Zumba Zeal

Stretch, stretch, stretch; jump, jump, jump; yawn, yawn, yawn.

Sarah Reiss Health & Wellness

It’s prime time for a new form of exercise that satisfies both our cultural craving for catharsis and our deep-seated desire for saucy self-expression. In a true necessity-is-the-mother-of-invention moment, that revolution took root when Colombian fitness instructor “Beto” Perez stepped into an aerobics class having forgotten his music. Thinking quickly, he grabbed some of his own tapes from his car, improvised a new routine, and the rest is hip-shaking history. Now, with more than 12,000 certified instructors from Indio to Italy, Zumba stands poised to become one of the fastest-growing international exercise movements of the decade.

By bringing together nightclub nuance with salsa-inspired steps, Zumba cloaks the cardio in a layer of pure enjoyment. It combines Latin rhythm, merengue steps, and hip slaps into a fitness center dance party.

I tried it myself for the first time at Mission Hills Country Club in Rancho Mirage. The class began with a series of warm-ups — grapevine steps, side-to-side sashays — that are old hat to anyone who’s ever laced up a pair of Reeboks. But that’s where similarities shatter.

As the Latin beat of Zumba-patented songs intensifies, instructor Patty Reyes leads students through a series of merengue moves, salsa steps, and cumbia-inspired hip rolls that keep their attention on the cadence, not the clock.

“Don’t worry. You don’t have to be a dancer to do Zumba,” she assures me after I stumble through my first couple of songs. “Keep going and the moves will come naturally … I’ll give you tips as we go along. Just go with the flow.”

The routines pack a one-two punch that combines interval-training segments with fast and slow rhythms, while hand weights tone and sculpt. Surprising additions, like a series of belly dance-inspired wiggles, loosen the hip flexors and release rigidity from days spent sitting at a desk or driving around town.

While it may take a song or two to get used to, the fact that instructors refrain from calling out step-by-step instructions (asking students instead to learn by observation and repetition) opens up a secondary benefit: mental fitness strengthened by having to pick up, combine, and repeat steps through observation. I can attest that while this may be easier said than done, the result yields rock-solid confidence. On the first pass through a routine, my eyes focus on the rumba step; on the second pass, I notice that the right hand goes to the belly and the left raises at a right angle. By the third pass, I am able to combine the two with a saucy flick of the hip that identifies me — if only in my own mind — as one hot ticket.

Within the first 15 minutes, Reyes combines side-to-side hip slaps with back-and-front salsa steps, before adding a series of easy-to-follow hip rolls and accentuating claps. In true dance-club style, students chat between songs, laugh about missed steps, and debate preferences of footwear versus bare feet.

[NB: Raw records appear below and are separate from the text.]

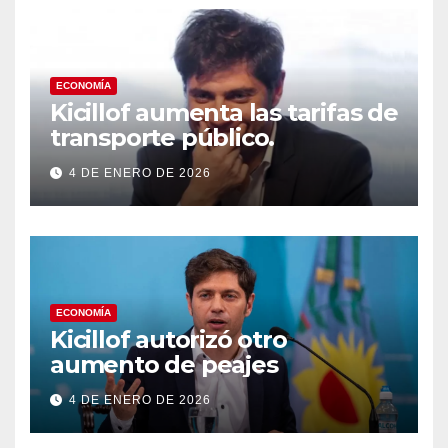
ECONOMÍA
Kicillof aumenta las tarifas de
transporte público.
4 DE ENERO DE 2026
ECONOMÍA
Kicillof autorizó otro
aumento de peajes
4 DE ENERO DE 2026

At about the 30-minute mark, it dawns on me that the skill set called for is completely different from any of the rote aerobic baggage I had brought with me. Zumba requires relaxation versus physicality, a flowing spirit versus pinpoint moves, permission to laugh instead of instant perfection.

And so for the next 60 minutes, I shake, shimmy, and rumba my preconditioning right out the door by way of a series of wiggles, jiggles, slaps, and serpentine twists that promise if not to transform me from fumbling to fluid at least to provide a challenge miles from Dullsville.

On the way home, I daydream about what I will wear to my next class. The women to my left, both fun loving and over 50, had tied on bell-encrusted belly-dancing sashes (not a traditional Zumba accessory, but totally in keeping with Zumba’s anything-goes spirit) over black stretch pants and tank tops. Rumor had it that Reyes was hoping to splurge on a pair of knee-high dance boots. And while I’m not quite ready for a pair of hot pink Sizzle Shorts from Zumba’s online store, I might be talked into one of the acid-green “Join the Party” tanks. After all, if this is a dance revolution, why not sizzle all the way to the last note.